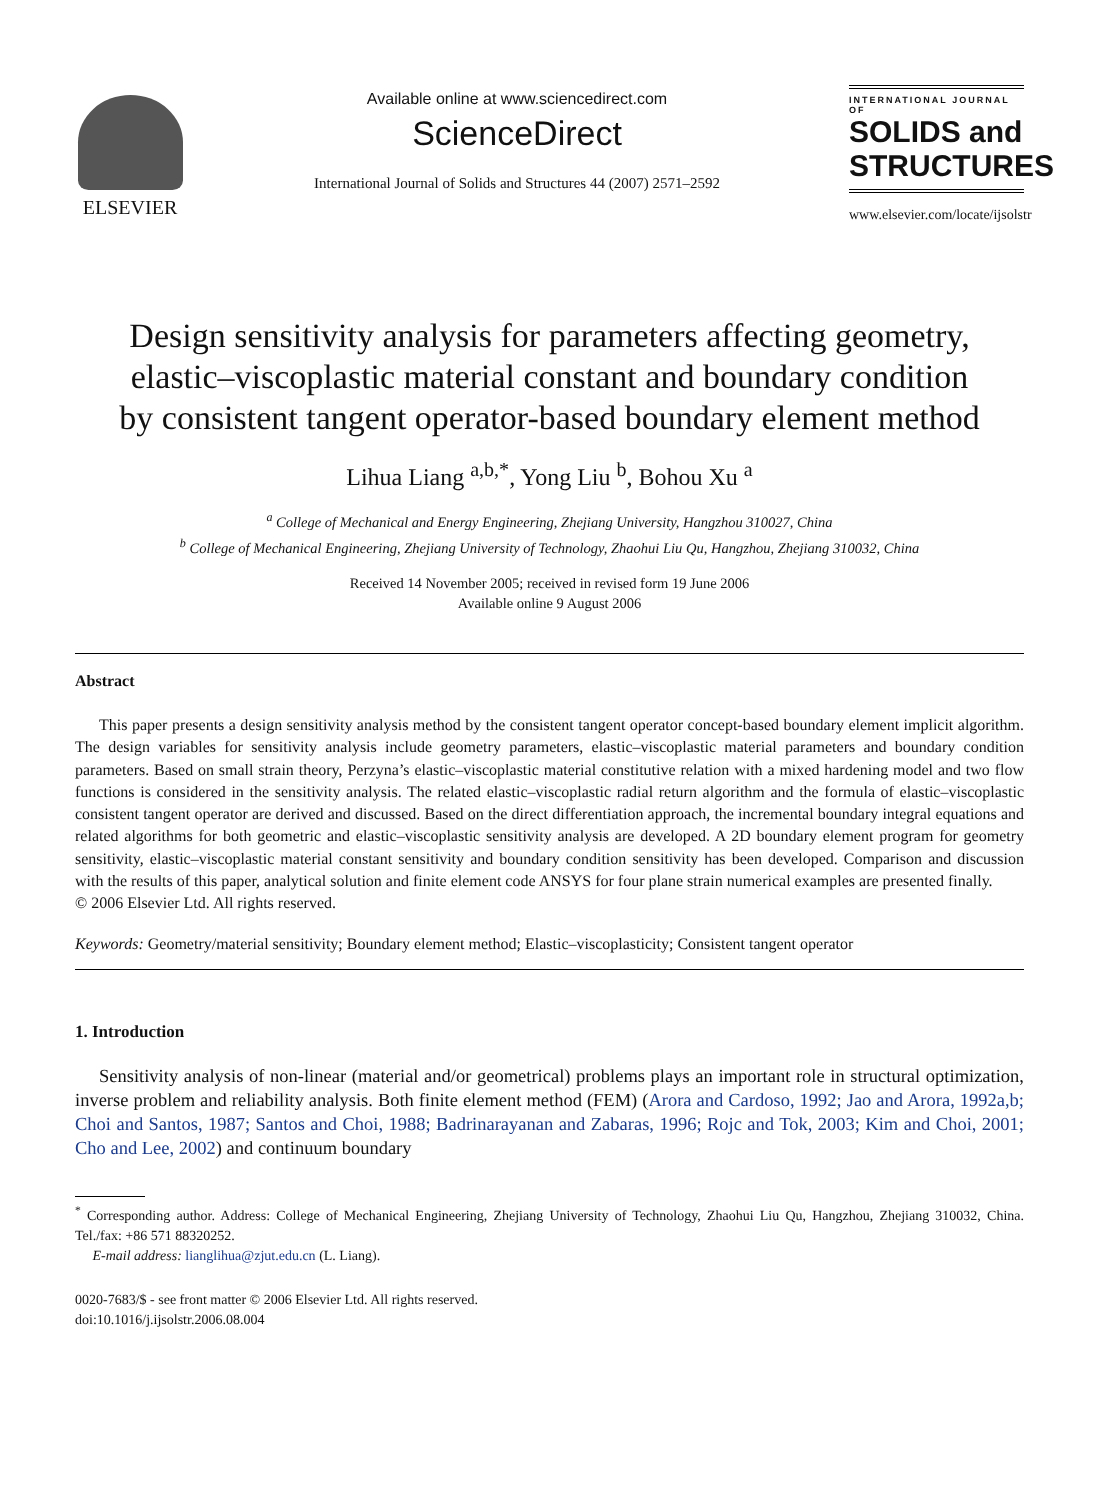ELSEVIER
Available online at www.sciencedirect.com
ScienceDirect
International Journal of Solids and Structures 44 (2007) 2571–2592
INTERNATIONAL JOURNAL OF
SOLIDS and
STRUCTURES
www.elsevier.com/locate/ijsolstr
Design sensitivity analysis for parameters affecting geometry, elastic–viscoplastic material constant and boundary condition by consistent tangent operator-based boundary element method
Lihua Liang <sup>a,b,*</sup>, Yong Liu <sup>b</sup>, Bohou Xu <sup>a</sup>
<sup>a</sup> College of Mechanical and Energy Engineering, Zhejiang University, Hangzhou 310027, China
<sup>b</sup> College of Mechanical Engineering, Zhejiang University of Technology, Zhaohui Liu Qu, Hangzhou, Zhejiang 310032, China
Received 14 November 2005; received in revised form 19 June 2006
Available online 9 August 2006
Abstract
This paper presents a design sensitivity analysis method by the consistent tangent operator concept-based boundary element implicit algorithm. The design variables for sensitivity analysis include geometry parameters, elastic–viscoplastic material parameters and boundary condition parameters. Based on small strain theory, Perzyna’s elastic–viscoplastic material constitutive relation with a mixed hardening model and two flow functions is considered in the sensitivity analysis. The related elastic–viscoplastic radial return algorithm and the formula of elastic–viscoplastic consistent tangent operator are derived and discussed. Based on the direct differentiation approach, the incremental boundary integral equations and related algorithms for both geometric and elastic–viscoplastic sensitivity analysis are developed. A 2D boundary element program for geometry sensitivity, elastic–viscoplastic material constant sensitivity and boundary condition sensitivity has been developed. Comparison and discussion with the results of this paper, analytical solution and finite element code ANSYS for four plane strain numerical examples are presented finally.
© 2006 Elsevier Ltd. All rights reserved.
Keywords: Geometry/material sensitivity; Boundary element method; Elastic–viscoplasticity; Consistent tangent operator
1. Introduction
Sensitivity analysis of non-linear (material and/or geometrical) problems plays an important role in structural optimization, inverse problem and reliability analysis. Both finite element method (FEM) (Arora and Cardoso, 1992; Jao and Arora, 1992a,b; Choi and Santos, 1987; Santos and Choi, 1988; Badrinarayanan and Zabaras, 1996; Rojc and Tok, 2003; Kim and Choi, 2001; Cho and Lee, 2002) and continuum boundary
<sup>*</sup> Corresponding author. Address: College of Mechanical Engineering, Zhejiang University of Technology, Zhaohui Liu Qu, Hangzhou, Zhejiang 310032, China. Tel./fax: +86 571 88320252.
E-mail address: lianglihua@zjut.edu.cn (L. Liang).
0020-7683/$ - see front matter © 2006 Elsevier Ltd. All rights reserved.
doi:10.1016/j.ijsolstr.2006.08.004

[Instructions to follow]
Return the lines of the data above in full and exactly, with no pictures.

[Solution to the problem]
ELSEVIER
Available online at www.sciencedirect.com
ScienceDirect
International Journal of Solids and Structures 44 (2007) 2571–2592
INTERNATIONAL JOURNAL OF
SOLIDS and
STRUCTURES
www.elsevier.com/locate/ijsolstr
Design sensitivity analysis for parameters affecting geometry, elastic–viscoplastic material constant and boundary condition by consistent tangent operator-based boundary element method
Lihua Liang <sup>a,b,*</sup>, Yong Liu <sup>b</sup>, Bohou Xu <sup>a</sup>
<sup>a</sup> College of Mechanical and Energy Engineering, Zhejiang University, Hangzhou 310027, China
<sup>b</sup> College of Mechanical Engineering, Zhejiang University of Technology, Zhaohui Liu Qu, Hangzhou, Zhejiang 310032, China
Received 14 November 2005; received in revised form 19 June 2006
Available online 9 August 2006
Abstract
This paper presents a design sensitivity analysis method by the consistent tangent operator concept-based boundary element implicit algorithm. The design variables for sensitivity analysis include geometry parameters, elastic–viscoplastic material parameters and boundary condition parameters. Based on small strain theory, Perzyna’s elastic–viscoplastic material constitutive relation with a mixed hardening model and two flow functions is considered in the sensitivity analysis. The related elastic–viscoplastic radial return algorithm and the formula of elastic–viscoplastic consistent tangent operator are derived and discussed. Based on the direct differentiation approach, the incremental boundary integral equations and related algorithms for both geometric and elastic–viscoplastic sensitivity analysis are developed. A 2D boundary element program for geometry sensitivity, elastic–viscoplastic material constant sensitivity and boundary condition sensitivity has been developed. Comparison and discussion with the results of this paper, analytical solution and finite element code ANSYS for four plane strain numerical examples are presented finally.
© 2006 Elsevier Ltd. All rights reserved.
Keywords: Geometry/material sensitivity; Boundary element method; Elastic–viscoplasticity; Consistent tangent operator
1. Introduction
Sensitivity analysis of non-linear (material and/or geometrical) problems plays an important role in structural optimization, inverse problem and reliability analysis. Both finite element method (FEM) (Arora and Cardoso, 1992; Jao and Arora, 1992a,b; Choi and Santos, 1987; Santos and Choi, 1988; Badrinarayanan and Zabaras, 1996; Rojc and Tok, 2003; Kim and Choi, 2001; Cho and Lee, 2002) and continuum boundary
<sup>*</sup> Corresponding author. Address: College of Mechanical Engineering, Zhejiang University of Technology, Zhaohui Liu Qu, Hangzhou, Zhejiang 310032, China. Tel./fax: +86 571 88320252.
E-mail address: lianglihua@zjut.edu.cn (L. Liang).
0020-7683/$ - see front matter © 2006 Elsevier Ltd. All rights reserved.
doi:10.1016/j.ijsolstr.2006.08.004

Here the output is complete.